* _To do_: The lines below starting at the line containing "Analyse your data" and ending at the line containing "Deny' That Online Rumor" are to be repeated exactly, with both ends kept and nothing else added.

—————

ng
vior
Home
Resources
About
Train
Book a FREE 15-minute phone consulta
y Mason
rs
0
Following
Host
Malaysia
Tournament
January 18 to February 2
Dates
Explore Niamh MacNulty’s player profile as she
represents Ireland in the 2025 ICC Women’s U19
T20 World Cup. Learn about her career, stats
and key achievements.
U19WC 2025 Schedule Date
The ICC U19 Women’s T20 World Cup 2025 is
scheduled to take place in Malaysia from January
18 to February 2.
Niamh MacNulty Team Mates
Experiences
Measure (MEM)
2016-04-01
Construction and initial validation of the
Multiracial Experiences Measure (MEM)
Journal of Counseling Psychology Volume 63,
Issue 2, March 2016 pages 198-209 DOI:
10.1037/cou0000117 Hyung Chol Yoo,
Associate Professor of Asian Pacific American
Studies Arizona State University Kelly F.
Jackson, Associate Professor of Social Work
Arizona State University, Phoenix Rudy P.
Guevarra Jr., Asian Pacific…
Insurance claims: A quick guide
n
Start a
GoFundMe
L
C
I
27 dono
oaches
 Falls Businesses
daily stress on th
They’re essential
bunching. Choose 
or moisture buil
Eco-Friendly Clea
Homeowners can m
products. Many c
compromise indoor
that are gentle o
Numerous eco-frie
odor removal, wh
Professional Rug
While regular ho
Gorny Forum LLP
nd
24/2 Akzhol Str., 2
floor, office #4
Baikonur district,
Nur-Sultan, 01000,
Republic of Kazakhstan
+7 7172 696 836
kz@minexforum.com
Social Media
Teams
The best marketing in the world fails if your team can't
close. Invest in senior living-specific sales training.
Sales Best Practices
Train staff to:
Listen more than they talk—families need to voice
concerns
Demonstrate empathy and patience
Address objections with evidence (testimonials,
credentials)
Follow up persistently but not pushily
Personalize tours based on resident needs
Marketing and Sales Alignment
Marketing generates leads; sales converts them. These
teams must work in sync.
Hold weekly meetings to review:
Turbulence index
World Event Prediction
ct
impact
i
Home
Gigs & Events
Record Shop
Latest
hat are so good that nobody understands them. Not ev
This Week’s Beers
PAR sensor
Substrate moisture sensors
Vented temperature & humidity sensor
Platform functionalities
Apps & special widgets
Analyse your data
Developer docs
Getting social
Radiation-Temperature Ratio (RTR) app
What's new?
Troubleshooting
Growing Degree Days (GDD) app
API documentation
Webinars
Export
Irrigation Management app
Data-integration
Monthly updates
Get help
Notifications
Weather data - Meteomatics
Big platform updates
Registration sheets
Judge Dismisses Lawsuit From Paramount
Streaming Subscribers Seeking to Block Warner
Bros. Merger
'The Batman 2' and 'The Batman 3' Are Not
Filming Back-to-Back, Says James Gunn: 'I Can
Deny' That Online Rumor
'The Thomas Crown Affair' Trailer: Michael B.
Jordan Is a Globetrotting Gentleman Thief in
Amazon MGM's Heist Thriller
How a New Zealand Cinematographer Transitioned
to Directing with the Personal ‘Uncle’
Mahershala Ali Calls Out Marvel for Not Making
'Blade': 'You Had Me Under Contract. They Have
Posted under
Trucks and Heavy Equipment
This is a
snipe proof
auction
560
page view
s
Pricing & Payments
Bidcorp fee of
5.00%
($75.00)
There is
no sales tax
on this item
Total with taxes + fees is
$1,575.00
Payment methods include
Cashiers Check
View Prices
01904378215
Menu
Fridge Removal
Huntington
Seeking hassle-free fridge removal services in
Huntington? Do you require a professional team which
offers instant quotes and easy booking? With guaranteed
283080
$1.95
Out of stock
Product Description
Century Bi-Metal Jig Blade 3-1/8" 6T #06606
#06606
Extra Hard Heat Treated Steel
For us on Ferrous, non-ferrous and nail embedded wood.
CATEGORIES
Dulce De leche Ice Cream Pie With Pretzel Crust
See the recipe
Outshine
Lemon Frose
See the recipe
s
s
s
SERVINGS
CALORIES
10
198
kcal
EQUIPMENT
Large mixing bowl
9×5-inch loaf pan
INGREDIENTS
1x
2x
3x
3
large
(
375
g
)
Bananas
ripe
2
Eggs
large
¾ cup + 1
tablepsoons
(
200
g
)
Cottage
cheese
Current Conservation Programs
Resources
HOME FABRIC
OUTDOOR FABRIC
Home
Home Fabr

—————

* _Solution to this problem_:
Analyse your data
Developer docs
Getting social
Radiation-Temperature Ratio (RTR) app
What's new?
Troubleshooting
Growing Degree Days (GDD) app
API documentation
Webinars
Export
Irrigation Management app
Data-integration
Monthly updates
Get help
Notifications
Weather data - Meteomatics
Big platform updates
Registration sheets
Judge Dismisses Lawsuit From Paramount
Streaming Subscribers Seeking to Block Warner
Bros. Merger
'The Batman 2' and 'The Batman 3' Are Not
Filming Back-to-Back, Says James Gunn: 'I Can
Deny' That Online Rumor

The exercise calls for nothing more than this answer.